First, Oscar Street, a retired school principal gave a prayer and had the gall to honor Jesus, gave Him thanks for all good things. If Whoopi, or Letterman, or Olberman, grasshoppers all, had been there, they would have screamed out loud, “How dare you use that name without mentioning Buddha and Osama.”
Next came the crème de’ la’ crème when a large basket of tickets was tumbled and one drawn out. The name on the ticket was announced and the winner got a fine hunting rifle as a prize. If the liberals had not croaked beforehand, they certainly would have at this arrogant display of approval of the Second Amendment to the Constitution. I would like to see them try this in a California school. There would have been mass panic! The liberal talking heads would have been on fire! Someone would have had to be hanged to get the grasshoppers to shut up!

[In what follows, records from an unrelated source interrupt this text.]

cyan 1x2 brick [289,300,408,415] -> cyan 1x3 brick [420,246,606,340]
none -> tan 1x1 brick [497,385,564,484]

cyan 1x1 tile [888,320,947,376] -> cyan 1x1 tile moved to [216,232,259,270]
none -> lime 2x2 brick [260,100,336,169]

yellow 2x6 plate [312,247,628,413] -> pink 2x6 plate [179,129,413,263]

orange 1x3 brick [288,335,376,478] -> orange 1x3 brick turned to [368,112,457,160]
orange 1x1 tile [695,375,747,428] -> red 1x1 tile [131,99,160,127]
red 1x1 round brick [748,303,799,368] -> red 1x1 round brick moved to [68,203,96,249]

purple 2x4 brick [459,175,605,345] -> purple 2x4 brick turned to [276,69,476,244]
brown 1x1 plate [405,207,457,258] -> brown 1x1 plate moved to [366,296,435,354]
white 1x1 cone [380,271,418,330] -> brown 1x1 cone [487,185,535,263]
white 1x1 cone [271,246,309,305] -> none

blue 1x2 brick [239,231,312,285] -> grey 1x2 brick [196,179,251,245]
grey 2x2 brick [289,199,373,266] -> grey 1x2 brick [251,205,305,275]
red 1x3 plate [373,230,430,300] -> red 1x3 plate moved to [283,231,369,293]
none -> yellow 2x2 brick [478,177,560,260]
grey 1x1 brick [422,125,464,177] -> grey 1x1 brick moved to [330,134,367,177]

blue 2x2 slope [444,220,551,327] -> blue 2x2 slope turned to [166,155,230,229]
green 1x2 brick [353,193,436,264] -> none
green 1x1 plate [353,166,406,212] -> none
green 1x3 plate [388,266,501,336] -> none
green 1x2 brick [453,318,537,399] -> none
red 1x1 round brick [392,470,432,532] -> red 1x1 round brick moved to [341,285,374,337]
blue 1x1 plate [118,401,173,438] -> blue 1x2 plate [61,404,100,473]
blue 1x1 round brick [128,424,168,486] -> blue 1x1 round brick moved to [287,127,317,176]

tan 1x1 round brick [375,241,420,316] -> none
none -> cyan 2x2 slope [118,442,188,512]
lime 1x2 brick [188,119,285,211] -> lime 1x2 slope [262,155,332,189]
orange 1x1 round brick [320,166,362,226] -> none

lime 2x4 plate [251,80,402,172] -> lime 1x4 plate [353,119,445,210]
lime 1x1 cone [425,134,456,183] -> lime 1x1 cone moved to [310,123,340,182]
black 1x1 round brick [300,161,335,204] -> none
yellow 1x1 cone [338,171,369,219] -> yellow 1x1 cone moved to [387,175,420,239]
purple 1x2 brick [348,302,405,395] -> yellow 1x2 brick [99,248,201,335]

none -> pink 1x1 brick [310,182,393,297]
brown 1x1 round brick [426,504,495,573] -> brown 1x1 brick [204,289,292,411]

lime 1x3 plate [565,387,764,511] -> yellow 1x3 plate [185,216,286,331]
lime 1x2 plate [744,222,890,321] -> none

After the meet was over, I looked up at Oscar and told him that I had a good mind to sue him and the whole bunch on behalf of grasshoppers nationwide. “How dare you offend all the liberals with such a crass and overwhelming display of everything that has made us the greatest nation that ever existed?” I said.
Knowing I was being facetious, he laughed out loud while hugging my wife, and with a look of complete confidence said, “Go ahead, Brother. Make my day!”
If to no one else, to thine own self be true. Are you a grasshopper or an ant?